THE Economic Association of Namibia has predicted that annual inflation could go up during the remainder of the year as a result of the price of maize products increasing, thus exerting upward pressure on food prices.
In a report on inflation for April 2018, Economic Association of Namibia research associate Klaus Schade said prices of maize are expected to increase on the Johannesburg Stock Exchange from the current N$2 085 to N$2 244 per tonne for white maize, and from N$2 178 to N$2 326 per tonne for yellow maize by December this year.
With the inflation rate for March at 3,5%, he said the 3,6% recorded in April 2018 shows an upsurge in the inflation rate, albeit small, and this could point to the trajectory for the rest of the year.
Schade further stated that the lower inflation rates, particularly in the second half of 2017, resulted in lower price levels. Therefore, the higher inflation rates expected over the next couple of months will result in higher prices.
Oil prices are also on the increase, for instance Brent oil spot prices averaged U$72,11 (N$885) per barrel in April 2018, the highest monthly average since November 2014 (U$79,44 (N$975) per barrel).
“Prices are expected to at least remain at this level, if not increase further, mainly due to the continuous supply cuts by Opec and non-Opec member states, and the withdrawal of the United States from the Joint Comprehensive Plan of Action with Iran and the looming reintroduction of sanctions.
“Increased oil production in the US owing to more favourable prices is not expected to level out these factors.
Higher oil prices will not only have a direct impact on transport inflation, but will ripple through the economy over time because of increased input costs for companies,” Schade said.

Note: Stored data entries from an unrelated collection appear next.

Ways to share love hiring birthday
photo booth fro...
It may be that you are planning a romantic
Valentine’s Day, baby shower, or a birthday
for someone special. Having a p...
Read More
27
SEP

He reiterated that in a country with one of the highest income inequalities globally like Namibia, an average inflation rate is less useful than in countries with a more homogenous distribution of income.
Low-income households have different consumption patterns than middle or higher income households, as there is a need for them to satisfy their basic needs first.
“The calibration of additional inflation rates for low, middle and high income households would provide more detailed information that could for instance guide employers and trade unions during wage and salary negotiations, and result in settlements that more accurately reflect the rising costs of living of the different income groups.
“Furthermore, the government could base adjustments of the monthly social grants on the inflation rates for low income households, rather than on the average inflation,” the researcher said.